(Items listed in a dataset)
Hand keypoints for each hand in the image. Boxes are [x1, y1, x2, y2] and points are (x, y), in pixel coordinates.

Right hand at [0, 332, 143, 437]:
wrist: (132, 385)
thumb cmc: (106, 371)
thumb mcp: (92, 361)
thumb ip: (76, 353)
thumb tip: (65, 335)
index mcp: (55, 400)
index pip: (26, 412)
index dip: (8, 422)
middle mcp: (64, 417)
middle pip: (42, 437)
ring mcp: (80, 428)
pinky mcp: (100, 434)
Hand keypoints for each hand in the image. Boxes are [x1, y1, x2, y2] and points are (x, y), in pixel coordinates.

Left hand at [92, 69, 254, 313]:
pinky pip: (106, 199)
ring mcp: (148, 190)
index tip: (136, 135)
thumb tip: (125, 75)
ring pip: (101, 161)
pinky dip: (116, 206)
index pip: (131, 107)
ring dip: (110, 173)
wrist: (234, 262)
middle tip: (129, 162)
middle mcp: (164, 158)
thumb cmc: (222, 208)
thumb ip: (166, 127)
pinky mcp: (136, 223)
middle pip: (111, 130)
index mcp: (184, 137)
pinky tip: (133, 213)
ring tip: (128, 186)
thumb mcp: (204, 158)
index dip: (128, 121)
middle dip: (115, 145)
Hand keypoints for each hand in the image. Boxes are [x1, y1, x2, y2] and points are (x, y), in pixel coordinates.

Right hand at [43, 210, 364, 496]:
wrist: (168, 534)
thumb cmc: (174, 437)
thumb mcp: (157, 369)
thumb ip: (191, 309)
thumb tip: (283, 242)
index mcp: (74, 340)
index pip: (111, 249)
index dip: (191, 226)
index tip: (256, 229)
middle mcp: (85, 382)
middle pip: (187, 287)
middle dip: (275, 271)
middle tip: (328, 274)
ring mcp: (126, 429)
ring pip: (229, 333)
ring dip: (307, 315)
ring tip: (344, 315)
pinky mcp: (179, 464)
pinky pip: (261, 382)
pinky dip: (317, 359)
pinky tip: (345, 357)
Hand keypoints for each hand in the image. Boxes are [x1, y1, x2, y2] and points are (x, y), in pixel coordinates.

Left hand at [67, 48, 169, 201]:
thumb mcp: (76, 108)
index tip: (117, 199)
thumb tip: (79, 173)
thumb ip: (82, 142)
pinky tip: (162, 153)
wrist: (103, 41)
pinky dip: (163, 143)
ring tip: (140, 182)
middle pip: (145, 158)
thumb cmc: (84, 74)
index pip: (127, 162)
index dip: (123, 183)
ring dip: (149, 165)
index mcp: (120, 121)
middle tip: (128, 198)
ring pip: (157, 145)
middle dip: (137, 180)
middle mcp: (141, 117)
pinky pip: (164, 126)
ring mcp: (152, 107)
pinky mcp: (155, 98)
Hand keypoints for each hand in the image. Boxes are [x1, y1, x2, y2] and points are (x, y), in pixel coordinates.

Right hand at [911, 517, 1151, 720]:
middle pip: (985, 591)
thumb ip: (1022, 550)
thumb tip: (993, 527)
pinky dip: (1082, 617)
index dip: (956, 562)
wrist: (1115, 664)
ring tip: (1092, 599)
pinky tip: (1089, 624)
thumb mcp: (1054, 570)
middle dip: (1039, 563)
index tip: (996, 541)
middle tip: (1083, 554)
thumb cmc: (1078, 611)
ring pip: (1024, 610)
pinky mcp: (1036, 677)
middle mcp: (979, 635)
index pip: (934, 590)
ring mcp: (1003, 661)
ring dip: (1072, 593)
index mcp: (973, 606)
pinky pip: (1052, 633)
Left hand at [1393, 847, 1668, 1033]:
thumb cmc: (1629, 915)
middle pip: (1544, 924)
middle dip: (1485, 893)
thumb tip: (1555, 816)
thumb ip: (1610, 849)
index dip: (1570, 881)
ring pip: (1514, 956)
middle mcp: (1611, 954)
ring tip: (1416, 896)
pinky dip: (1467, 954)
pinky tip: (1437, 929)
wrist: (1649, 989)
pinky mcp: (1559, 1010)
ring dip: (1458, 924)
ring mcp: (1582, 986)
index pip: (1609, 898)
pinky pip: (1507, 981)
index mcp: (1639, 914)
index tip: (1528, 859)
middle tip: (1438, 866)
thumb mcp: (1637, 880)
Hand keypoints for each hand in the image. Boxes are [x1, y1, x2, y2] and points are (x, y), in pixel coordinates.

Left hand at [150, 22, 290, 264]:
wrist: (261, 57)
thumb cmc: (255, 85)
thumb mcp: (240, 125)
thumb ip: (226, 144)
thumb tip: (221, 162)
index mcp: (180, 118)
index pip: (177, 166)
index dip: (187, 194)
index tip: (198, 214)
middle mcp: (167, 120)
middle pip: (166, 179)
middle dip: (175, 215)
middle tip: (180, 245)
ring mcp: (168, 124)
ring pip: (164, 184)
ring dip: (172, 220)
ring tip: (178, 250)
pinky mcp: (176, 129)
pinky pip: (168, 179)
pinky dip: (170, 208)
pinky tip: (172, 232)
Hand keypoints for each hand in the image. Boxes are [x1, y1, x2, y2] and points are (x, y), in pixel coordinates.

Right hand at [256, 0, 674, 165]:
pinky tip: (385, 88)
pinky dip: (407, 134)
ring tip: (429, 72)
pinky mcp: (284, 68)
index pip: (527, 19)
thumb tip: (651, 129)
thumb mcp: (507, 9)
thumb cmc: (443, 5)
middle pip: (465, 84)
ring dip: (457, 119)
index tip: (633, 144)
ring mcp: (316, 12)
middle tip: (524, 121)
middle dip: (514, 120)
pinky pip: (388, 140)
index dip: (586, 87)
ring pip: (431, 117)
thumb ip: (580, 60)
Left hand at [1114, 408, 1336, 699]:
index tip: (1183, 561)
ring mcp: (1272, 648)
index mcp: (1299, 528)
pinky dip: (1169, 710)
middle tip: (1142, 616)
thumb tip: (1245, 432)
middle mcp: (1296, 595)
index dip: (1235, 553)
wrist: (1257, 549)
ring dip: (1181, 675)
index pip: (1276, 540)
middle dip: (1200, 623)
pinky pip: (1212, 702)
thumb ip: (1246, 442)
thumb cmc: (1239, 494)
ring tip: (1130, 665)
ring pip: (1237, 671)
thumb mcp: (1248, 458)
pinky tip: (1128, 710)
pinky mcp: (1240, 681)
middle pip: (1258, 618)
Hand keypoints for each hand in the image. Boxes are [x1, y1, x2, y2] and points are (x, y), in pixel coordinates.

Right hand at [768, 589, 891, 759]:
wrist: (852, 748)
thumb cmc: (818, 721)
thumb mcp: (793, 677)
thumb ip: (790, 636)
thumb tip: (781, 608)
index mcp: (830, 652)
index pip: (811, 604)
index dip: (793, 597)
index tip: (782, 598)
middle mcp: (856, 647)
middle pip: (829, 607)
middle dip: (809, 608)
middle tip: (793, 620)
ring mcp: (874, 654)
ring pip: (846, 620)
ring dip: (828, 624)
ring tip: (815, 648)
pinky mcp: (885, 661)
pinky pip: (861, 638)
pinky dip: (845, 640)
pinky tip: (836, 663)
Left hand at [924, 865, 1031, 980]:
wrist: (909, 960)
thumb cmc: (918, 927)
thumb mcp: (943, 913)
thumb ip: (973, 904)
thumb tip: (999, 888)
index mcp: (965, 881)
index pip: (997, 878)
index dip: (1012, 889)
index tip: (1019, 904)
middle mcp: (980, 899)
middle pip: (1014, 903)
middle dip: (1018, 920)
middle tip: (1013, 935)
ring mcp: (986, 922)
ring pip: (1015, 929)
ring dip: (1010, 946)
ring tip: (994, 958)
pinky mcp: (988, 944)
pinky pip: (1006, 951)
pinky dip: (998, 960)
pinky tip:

Requirement -> Above are the entries; return each one exactly.

Exercise answer ->
Hand keypoints for each hand in the image. Boxes are [x1, y1, x2, y2] and points are (x, y), in pixel coordinates.

Right hand at [0, 332, 143, 437]:
wrist: (132, 385)
thumb cmc: (106, 371)
thumb mcp: (92, 361)
thumb ip: (76, 353)
thumb tip: (65, 335)
index mcp: (55, 400)
index pip: (26, 412)
index dip: (8, 422)
middle mcp: (64, 417)
middle pip: (42, 437)
ring mcp: (80, 428)
pinky mcp: (100, 434)
Hand keypoints for each hand in the image. Boxes are [x1, y1, x2, y2] and points are (x, y), in pixel coordinates.

Left hand at [92, 69, 254, 313]:
pinky pip: (106, 199)
ring mcp: (148, 190)
index tip: (136, 135)
thumb tip: (125, 75)
ring pip: (101, 161)
pinky dip: (116, 206)
index pip: (131, 107)
ring dip: (110, 173)
wrist: (234, 262)
middle tip: (129, 162)
middle mcp: (164, 158)
thumb cmc: (222, 208)
thumb ip: (166, 127)
pinky mcp: (136, 223)
middle pip: (111, 130)
index mcp: (184, 137)
pinky tip: (133, 213)
ring tip: (128, 186)
thumb mcp: (204, 158)
index dip: (128, 121)
middle dip: (115, 145)
Hand keypoints for each hand in the image. Boxes are [x1, y1, x2, y2] and points are (x, y), in pixel coordinates.

Right hand at [43, 210, 364, 496]:
wrist: (168, 534)
thumb cmc: (174, 437)
thumb mcp: (157, 369)
thumb ip: (191, 309)
thumb tip: (283, 242)
index mcp: (74, 340)
index pip: (111, 249)
index dip: (191, 226)
index tip: (256, 229)
middle mcp: (85, 382)
middle pip: (187, 287)
middle dip: (275, 271)
middle tip: (328, 274)
ring mcp: (126, 429)
ring pip: (229, 333)
ring dip: (307, 315)
ring tip: (344, 315)
pinky mcp: (179, 464)
pinky pip: (261, 382)
pinky dip: (317, 359)
pinky tip: (345, 357)
Hand keypoints for each hand in the image. Boxes are [x1, y1, x2, y2] and points are (x, y), in pixel coordinates.

Left hand at [67, 48, 169, 201]:
thumb mcp: (76, 108)
index tip: (117, 199)
thumb tip: (79, 173)
thumb ip: (82, 142)
pinky tip: (162, 153)
wrist: (103, 41)
pinky dip: (163, 143)
ring tip: (140, 182)
middle pip: (145, 158)
thumb cmc: (84, 74)
index pip: (127, 162)
index dip: (123, 183)
ring dip: (149, 165)
index mcp: (120, 121)
middle tip: (128, 198)
ring pip: (157, 145)
middle dip: (137, 180)
middle mcp: (141, 117)
pinky pip: (164, 126)
ring mcp: (152, 107)
pinky mcp: (155, 98)
Hand keypoints for each hand in the image. Boxes are [x1, y1, x2, y2] and points are (x, y), in pixel coordinates.

Right hand at [911, 517, 1151, 720]:
middle pip: (985, 591)
thumb ip: (1022, 550)
thumb tip: (993, 527)
pinky dip: (1082, 617)
index dip: (956, 562)
wrist: (1115, 664)
ring tip: (1092, 599)
pinky tip: (1089, 624)
thumb mcp: (1054, 570)
middle dip: (1039, 563)
index tip: (996, 541)
middle tip: (1083, 554)
thumb cmc: (1078, 611)
ring pip: (1024, 610)
pinky mcp: (1036, 677)
middle mcp: (979, 635)
index pip: (934, 590)
ring mcp: (1003, 661)
ring dip: (1072, 593)
index mcp: (973, 606)
pinky pip: (1052, 633)
Left hand at [1393, 847, 1668, 1033]:
thumb cmc: (1629, 915)
middle pip: (1544, 924)
middle dip: (1485, 893)
thumb tip: (1555, 816)
thumb ip: (1610, 849)
index dip: (1570, 881)
ring pip: (1514, 956)
middle mcp: (1611, 954)
ring tip: (1416, 896)
pinky dip: (1467, 954)
pinky tip: (1437, 929)
wrist: (1649, 989)
pinky mcp: (1559, 1010)
ring dip: (1458, 924)
ring mcp: (1582, 986)
index pip: (1609, 898)
pinky pip: (1507, 981)
index mcp: (1639, 914)
index tip: (1528, 859)
middle tip: (1438, 866)
thumb mcp: (1637, 880)
Hand keypoints for each hand in the image. Boxes are [x1, y1, x2, y2] and points are (x, y), in pixel coordinates.

Left hand at [150, 22, 290, 264]:
wrist: (261, 57)
thumb cmc: (255, 85)
thumb mcp: (240, 125)
thumb ip: (226, 144)
thumb tip: (221, 162)
index mcp: (180, 118)
index pip: (177, 166)
index dip: (187, 194)
index tip: (198, 214)
middle mcp: (167, 120)
middle pip: (166, 179)
middle dip: (175, 215)
middle tip: (180, 245)
ring mcp: (168, 124)
ring pip: (164, 184)
ring dip: (172, 220)
ring tip: (178, 250)
pinky mcp: (176, 129)
pinky pip: (168, 179)
pinky dip: (170, 208)
pinky tip: (172, 232)
Hand keypoints for each hand in the image. Boxes are [x1, y1, x2, y2] and points are (x, y), in pixel coordinates.

Right hand at [256, 0, 674, 165]:
pinky tip: (385, 88)
pinky dip: (407, 134)
ring tip: (429, 72)
pinky mcp: (284, 68)
index pip: (527, 19)
thumb tip: (651, 129)
thumb mcp: (507, 9)
thumb cmc: (443, 5)
middle pip: (465, 84)
ring dip: (457, 119)
index tip: (633, 144)
ring mcp: (316, 12)
middle tip: (524, 121)
middle dip: (514, 120)
pinky pip: (388, 140)
index dip: (586, 87)
ring pip: (431, 117)
thumb ip: (580, 60)
Left hand at [1114, 408, 1336, 699]:
index tip: (1183, 561)
ring mcp: (1272, 648)
index mcp: (1299, 528)
pinky dip: (1169, 710)
middle tip: (1142, 616)
thumb tip: (1245, 432)
middle mcp: (1296, 595)
index dip: (1235, 553)
wrist: (1257, 549)
ring dip: (1181, 675)
index pip: (1276, 540)
middle dip: (1200, 623)
pinky pip: (1212, 702)
thumb ip: (1246, 442)
thumb cmc: (1239, 494)
ring tip: (1130, 665)
ring pip: (1237, 671)
thumb mcp: (1248, 458)
pinky tip: (1128, 710)
pinky mcp: (1240, 681)
middle pip: (1258, 618)
Hand keypoints for each hand in the image. Boxes are [x1, y1, x2, y2] and points are (x, y), in pixel coordinates.

Right hand at [768, 589, 891, 759]:
wrist: (852, 748)
thumb cmc: (818, 721)
thumb mcp: (793, 677)
thumb ip: (790, 636)
thumb tip: (781, 608)
index mcp: (830, 652)
index pip: (811, 604)
index dip: (793, 597)
index tip: (782, 598)
middle mcp: (856, 647)
middle pip: (829, 607)
middle dip: (809, 608)
middle tip: (793, 620)
ring mcp: (874, 654)
ring pip: (846, 620)
ring dip: (828, 624)
ring tip: (815, 648)
pinky mcp: (885, 661)
pinky pip: (861, 638)
pinky dip: (845, 640)
pinky tip: (836, 663)
Left hand at [924, 865, 1031, 980]:
wrist: (909, 960)
thumb cmc: (918, 927)
thumb mcp: (943, 913)
thumb ip: (973, 904)
thumb tip: (999, 888)
index mcp: (965, 881)
index pip: (997, 878)
index dip: (1012, 889)
index tip: (1019, 904)
middle mcp: (980, 899)
middle pip: (1014, 903)
middle dip: (1018, 920)
middle tip: (1013, 935)
ring mcp: (986, 922)
ring pip: (1015, 929)
ring dip: (1010, 946)
ring tip: (994, 958)
pinky mcp: (988, 944)
pinky pip: (1006, 951)
pinky dip: (998, 960)
pinky tip:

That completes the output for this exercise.